**WORK TO BE COMPLETED:** Give back each record precisely, pictures excluded.

**PROVIDED INFORMATION:**
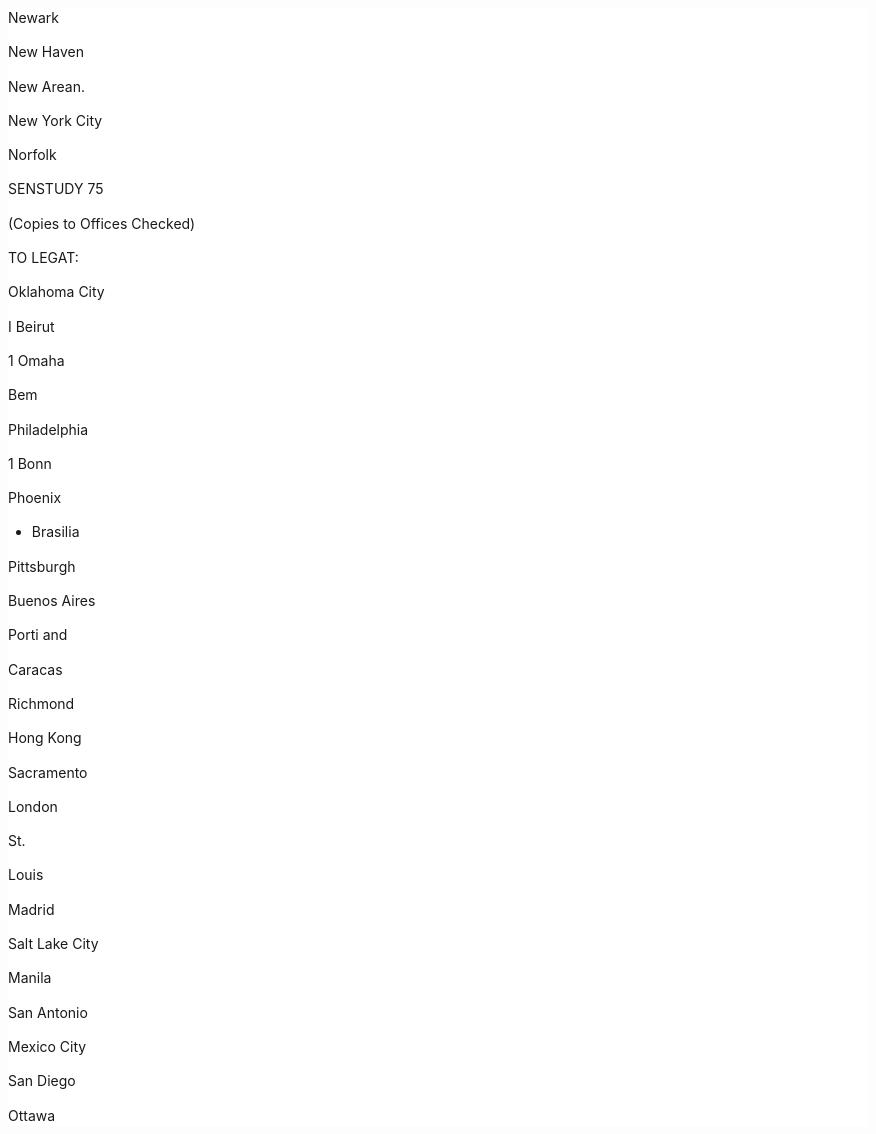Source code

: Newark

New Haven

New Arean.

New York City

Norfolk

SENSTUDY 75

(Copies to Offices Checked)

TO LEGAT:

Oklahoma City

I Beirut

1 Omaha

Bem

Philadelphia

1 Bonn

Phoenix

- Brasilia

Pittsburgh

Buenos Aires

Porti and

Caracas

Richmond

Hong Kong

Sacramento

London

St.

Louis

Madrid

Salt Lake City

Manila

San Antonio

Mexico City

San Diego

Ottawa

**RESPONSE:**
Source code

: Newark

New Haven

New Arean.

New York City

Norfolk

SENSTUDY 75

(Copies to Offices Checked)

TO LEGAT:

Oklahoma City

I Beirut

1 Omaha

Bem

Philadelphia

1 Bonn

Phoenix

- Brasilia

Pittsburgh

Buenos Aires

Porti and

Caracas

Richmond

Hong Kong

Sacramento

London

St.

Louis

Madrid

Salt Lake City

Manila

San Antonio

Mexico City

San Diego

Ottawa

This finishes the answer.